Self-advocacy is the most important tool in my toolbox

Posted June 3, 2020

michelle's story

Don’t be a wallflower, find what works for you!

I used to think everyone had constant aches and pains. My high school track and field team delighted me—I adored being part of that group! But running hurt my knees and my back. I had a whole box filled with braces, aces, and splints. So instead, I threw discus and shot put for my team. I found a way to be an athlete within the program that I loved, in a way that worked for my body. I did secretly wonder why I was weaker than my teammates, but I stayed on the team. And that was before I knew there was something actually “wrong” with me!

Throughout medical school, I learned that while I loved doing medical procedures, being on my feet for long periods of time and forced to be in certain positions wore on me. Multiple pre-syncopal episodes, sheer exhaustion, and an aching neck simply from wearing my ID badge on a lanyard around my neck! Again, I was delighted to find a way to fit in a profession that I loved. I chose to become a radiologist, a field with less time on my feet, and a field that focuses on ergonomics. I am now a physician who specializes in performing breast biopsies and working with women who may be diagnosed with breast cancer. And I have a well full of compassion after what I’ve gone through with hypermobile Ehlers-Danlos syndrome (hEDS).

After my first child was born, I had severe rib pain. So many tests! Nursing my son was a nightmare. So much pain. All the tests were normal. But I felt like my body was falling apart. After my second child, things got worse. A physician who specializes in pain management finally suggested the diagnosis and sent me to genetics for a workup – a decade and a half after my first symptoms. I’ve learned to handle migraines, GI motility issues, PoTS, lots of musculoskeletal issues, and more.
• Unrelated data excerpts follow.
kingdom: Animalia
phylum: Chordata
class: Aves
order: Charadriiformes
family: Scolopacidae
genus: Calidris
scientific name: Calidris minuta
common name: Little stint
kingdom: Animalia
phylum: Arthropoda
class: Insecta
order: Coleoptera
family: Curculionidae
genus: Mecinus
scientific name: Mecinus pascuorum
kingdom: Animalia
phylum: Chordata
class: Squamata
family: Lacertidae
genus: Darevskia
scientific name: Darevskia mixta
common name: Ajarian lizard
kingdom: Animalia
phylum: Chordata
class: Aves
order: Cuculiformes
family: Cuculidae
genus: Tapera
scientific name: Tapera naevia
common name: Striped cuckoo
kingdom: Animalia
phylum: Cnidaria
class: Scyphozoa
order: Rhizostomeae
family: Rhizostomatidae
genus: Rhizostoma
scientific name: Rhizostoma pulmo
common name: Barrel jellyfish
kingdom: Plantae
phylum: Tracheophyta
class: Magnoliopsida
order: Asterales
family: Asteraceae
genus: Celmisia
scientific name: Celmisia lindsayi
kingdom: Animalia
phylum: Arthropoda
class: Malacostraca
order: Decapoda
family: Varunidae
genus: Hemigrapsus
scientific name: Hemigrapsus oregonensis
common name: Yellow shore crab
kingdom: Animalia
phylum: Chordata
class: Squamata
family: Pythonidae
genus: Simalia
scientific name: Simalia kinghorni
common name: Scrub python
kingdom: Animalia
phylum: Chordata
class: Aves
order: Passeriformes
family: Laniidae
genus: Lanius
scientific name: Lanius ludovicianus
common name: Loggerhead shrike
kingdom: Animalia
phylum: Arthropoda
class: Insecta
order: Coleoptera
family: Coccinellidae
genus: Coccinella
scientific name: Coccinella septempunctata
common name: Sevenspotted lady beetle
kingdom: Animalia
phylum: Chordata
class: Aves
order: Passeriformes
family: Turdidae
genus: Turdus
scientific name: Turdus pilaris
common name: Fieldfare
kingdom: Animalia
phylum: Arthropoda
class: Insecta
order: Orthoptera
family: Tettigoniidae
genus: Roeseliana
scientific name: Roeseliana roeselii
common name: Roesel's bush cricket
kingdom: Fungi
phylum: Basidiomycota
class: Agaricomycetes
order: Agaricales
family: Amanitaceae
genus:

I am no longer reluctant to ask for accommodations, I bring my own support pillow to the bar for a drink with my girlfriends, wear the ugly orthopedic shoes to a wedding, or my sacral stability belt while presenting at a conference. I do what I love and find a way to make it work for me, without shame. As my mom says, “I didn’t raise a wallflower.” And I’m glad she didn’t. Because I’m able to self-advocate. 

Really, with an invisible illness such as hEDS, self-advocacy is the most important tool in my toolbox.